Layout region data
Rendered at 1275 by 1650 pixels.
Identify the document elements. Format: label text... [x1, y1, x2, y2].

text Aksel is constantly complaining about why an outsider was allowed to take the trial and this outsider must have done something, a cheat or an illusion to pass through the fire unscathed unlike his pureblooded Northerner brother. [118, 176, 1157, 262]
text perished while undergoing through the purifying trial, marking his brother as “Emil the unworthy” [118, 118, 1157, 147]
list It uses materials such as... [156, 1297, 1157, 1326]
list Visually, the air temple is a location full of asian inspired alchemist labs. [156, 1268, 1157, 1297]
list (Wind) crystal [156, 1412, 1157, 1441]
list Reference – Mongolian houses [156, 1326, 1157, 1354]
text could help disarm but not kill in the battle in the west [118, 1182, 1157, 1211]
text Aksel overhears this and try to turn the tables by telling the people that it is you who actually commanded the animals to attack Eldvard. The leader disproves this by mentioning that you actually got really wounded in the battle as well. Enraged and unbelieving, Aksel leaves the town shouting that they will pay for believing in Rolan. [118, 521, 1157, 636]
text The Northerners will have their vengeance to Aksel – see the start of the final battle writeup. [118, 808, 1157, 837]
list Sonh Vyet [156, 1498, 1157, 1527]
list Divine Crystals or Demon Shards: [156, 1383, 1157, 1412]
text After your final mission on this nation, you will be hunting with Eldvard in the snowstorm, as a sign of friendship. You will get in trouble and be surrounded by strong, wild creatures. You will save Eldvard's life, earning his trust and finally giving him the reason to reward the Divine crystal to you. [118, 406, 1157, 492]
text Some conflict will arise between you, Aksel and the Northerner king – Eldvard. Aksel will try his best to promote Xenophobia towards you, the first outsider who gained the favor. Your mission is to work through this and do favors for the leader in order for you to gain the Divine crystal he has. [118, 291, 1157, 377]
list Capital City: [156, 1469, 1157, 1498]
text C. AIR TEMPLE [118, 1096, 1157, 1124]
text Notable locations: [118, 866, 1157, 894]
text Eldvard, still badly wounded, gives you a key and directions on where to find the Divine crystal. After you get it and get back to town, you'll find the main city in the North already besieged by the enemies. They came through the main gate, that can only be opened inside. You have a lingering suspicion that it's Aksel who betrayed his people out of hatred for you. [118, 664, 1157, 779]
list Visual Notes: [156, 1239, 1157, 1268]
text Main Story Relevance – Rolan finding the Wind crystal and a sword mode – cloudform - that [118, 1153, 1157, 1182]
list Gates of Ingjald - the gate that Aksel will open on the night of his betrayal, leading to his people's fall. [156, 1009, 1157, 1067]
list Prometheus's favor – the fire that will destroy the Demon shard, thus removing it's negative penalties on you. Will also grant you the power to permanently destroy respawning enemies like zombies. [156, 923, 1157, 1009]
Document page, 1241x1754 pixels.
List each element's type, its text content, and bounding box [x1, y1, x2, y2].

Work required: Reproduce verbatim the lines of the data from the first line up to and including the line containing "Identify the document".

Exercise answer:
Rendered at 1275 by 1650 pixels.
Identify the document elements. Format: label text... [x1, y1, x2, y2].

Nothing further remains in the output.